Find the line with "Making DR / BC Part of the Plan" in the entries below, then output every line from it down to the line with "Women Infants & Children", exactly and with no pictures.

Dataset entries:
= Beginning of Section =

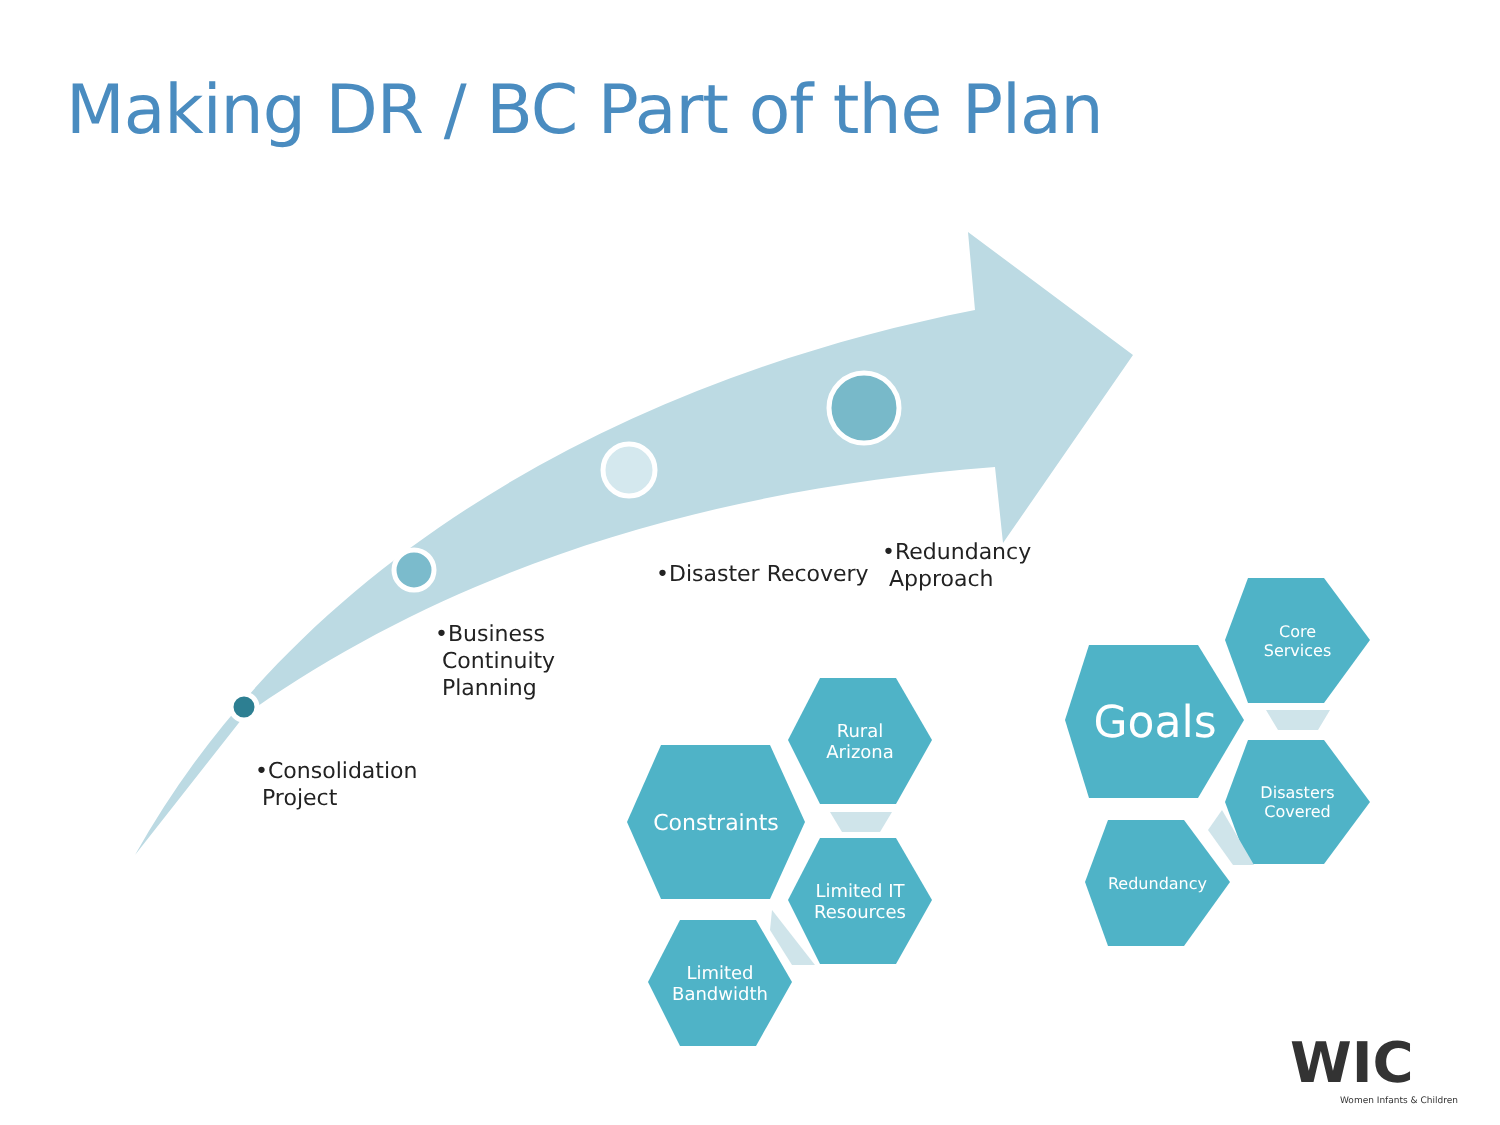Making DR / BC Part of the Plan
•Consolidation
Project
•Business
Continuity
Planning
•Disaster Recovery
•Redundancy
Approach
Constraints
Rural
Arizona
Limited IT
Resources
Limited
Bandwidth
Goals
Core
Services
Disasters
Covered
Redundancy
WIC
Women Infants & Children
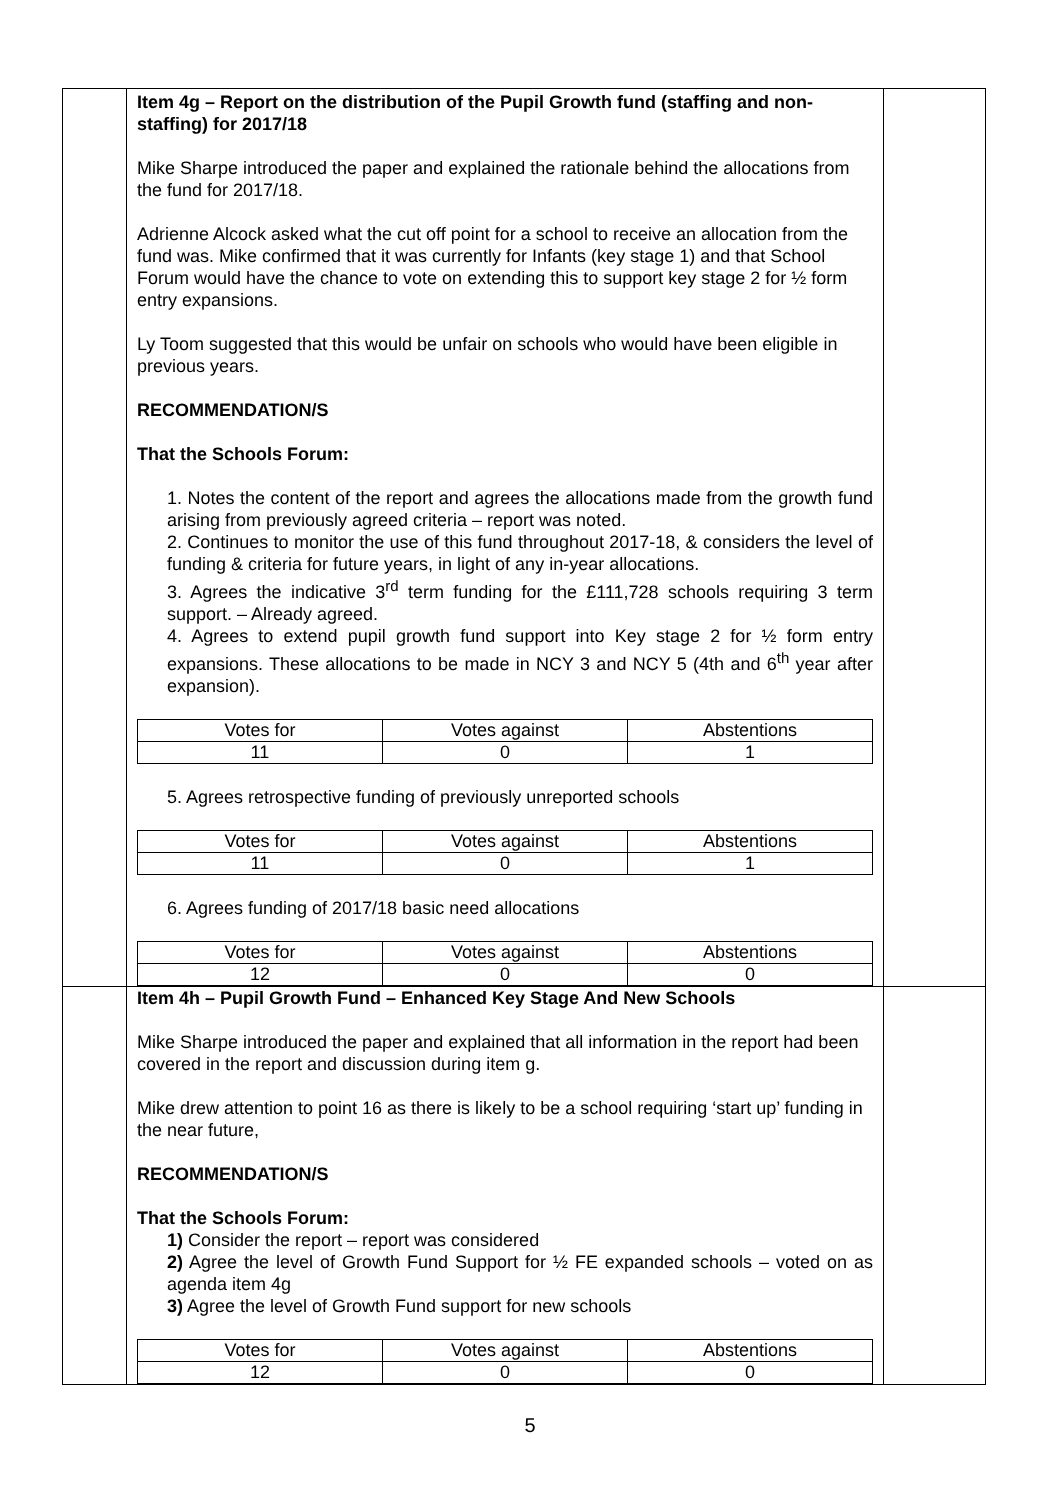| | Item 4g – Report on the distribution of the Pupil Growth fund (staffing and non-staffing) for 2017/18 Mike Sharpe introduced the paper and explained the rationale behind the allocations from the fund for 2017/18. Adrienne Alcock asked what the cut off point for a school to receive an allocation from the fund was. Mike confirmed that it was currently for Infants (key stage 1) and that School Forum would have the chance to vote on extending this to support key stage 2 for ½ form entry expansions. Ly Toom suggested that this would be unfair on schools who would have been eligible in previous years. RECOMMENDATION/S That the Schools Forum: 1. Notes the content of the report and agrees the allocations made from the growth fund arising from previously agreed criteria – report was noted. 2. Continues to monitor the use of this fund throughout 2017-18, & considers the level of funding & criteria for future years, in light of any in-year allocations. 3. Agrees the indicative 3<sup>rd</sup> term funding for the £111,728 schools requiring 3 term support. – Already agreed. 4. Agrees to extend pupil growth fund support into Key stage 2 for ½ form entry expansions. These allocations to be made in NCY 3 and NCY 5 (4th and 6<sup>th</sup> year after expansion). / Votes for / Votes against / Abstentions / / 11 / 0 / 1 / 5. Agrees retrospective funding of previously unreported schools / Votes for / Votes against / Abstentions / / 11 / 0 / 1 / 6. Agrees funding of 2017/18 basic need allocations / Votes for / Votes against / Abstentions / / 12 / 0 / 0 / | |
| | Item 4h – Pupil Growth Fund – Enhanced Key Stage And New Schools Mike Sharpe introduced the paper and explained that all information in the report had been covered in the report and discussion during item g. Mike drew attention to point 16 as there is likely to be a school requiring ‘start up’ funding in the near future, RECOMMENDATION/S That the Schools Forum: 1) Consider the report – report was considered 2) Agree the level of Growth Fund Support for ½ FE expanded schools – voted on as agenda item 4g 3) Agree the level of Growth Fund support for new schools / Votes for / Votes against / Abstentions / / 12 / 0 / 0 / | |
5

= End of Section =
= Beginning of Section =

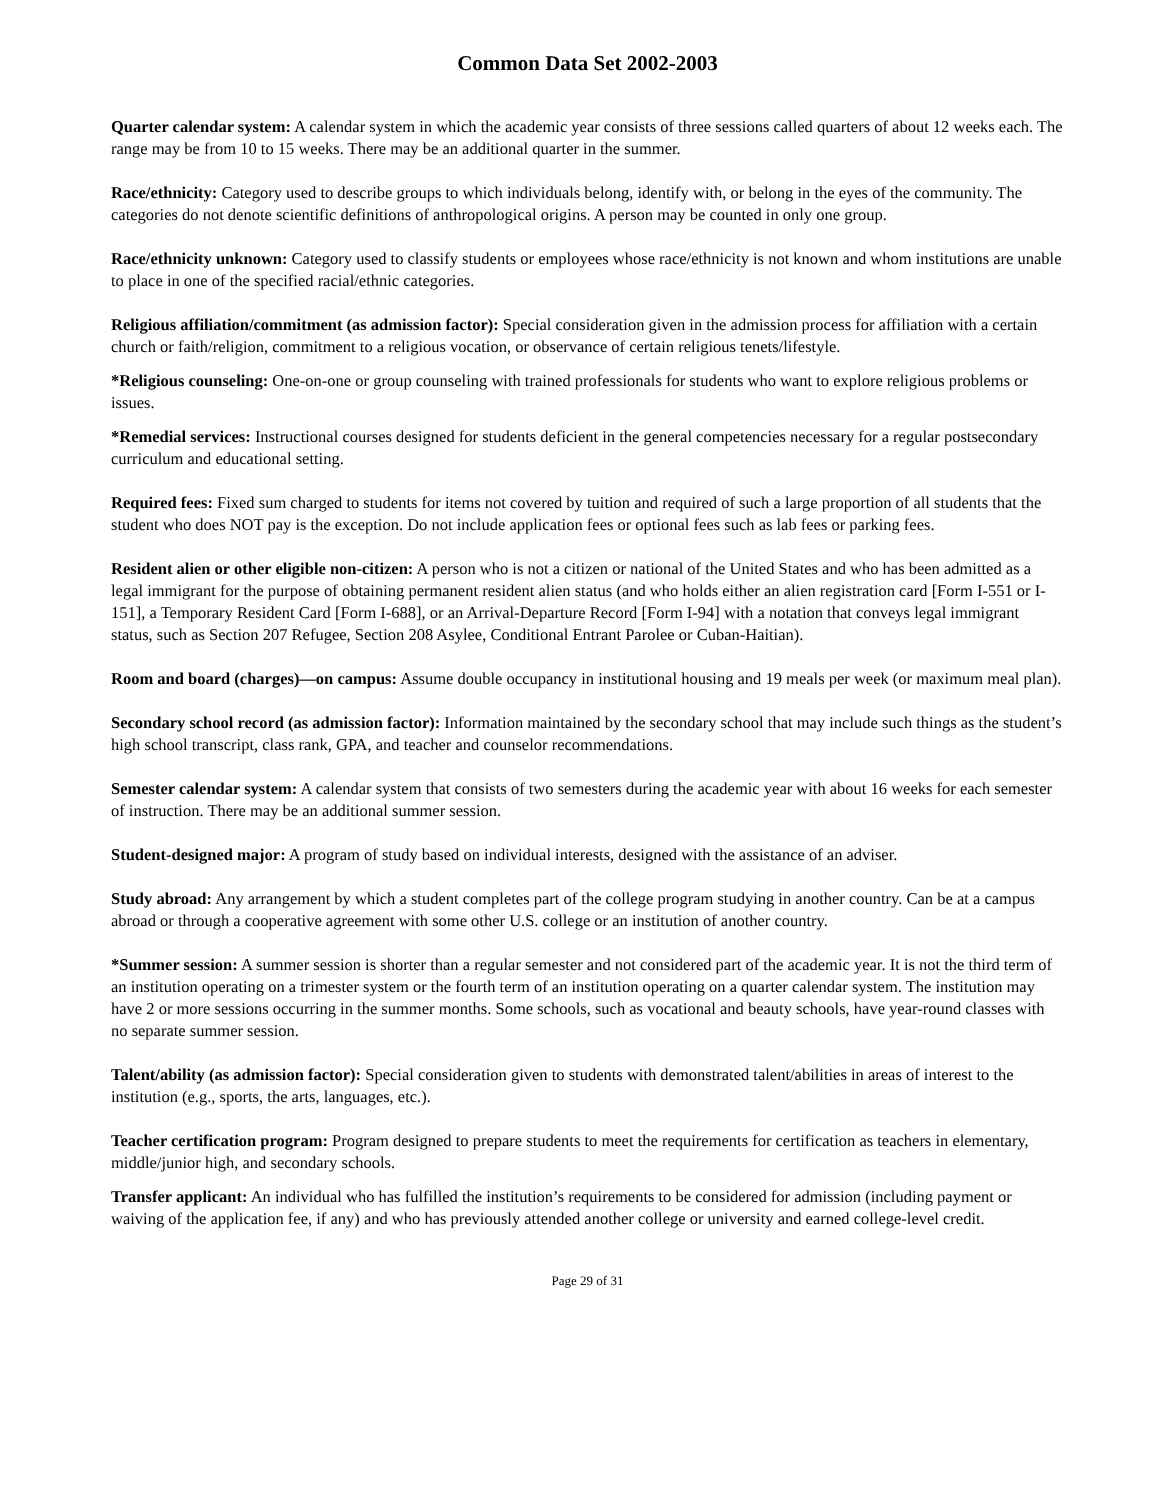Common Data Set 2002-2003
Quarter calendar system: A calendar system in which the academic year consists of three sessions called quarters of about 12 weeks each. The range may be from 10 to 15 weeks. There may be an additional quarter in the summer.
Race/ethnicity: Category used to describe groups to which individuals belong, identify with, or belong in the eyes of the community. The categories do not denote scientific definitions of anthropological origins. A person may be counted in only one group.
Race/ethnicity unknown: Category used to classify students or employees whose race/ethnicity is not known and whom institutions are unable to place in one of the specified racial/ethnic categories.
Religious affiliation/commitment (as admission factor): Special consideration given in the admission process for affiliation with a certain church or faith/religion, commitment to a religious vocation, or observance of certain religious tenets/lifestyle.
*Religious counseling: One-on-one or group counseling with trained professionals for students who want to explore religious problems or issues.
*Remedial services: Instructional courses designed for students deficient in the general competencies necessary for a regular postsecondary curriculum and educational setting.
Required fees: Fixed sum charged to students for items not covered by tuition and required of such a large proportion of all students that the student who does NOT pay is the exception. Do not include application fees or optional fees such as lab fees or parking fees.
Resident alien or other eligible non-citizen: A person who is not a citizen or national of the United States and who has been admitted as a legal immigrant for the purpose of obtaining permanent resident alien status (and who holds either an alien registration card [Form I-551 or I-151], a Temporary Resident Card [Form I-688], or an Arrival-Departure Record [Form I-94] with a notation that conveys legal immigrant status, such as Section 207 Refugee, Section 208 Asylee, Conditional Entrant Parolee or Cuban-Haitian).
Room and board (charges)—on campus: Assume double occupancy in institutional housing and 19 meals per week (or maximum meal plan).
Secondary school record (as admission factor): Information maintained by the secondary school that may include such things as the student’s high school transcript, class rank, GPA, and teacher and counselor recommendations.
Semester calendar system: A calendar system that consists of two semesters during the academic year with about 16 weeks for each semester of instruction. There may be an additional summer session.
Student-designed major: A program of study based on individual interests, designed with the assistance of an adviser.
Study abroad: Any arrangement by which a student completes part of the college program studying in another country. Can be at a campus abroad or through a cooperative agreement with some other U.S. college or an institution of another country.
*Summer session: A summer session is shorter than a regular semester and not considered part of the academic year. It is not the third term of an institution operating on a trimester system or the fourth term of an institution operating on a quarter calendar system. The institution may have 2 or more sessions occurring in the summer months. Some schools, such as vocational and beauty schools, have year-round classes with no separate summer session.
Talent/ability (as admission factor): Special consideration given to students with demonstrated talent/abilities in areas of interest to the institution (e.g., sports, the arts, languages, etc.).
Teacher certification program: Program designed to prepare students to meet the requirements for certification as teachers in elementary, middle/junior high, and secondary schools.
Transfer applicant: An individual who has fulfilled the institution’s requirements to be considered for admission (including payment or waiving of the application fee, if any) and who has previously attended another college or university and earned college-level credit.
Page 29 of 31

= End of Section =

OUTPUT:
Making DR / BC Part of the Plan
•Consolidation
Project
•Business
Continuity
Planning
•Disaster Recovery
•Redundancy
Approach
Constraints
Rural
Arizona
Limited IT
Resources
Limited
Bandwidth
Goals
Core
Services
Disasters
Covered
Redundancy
WIC
Women Infants & Children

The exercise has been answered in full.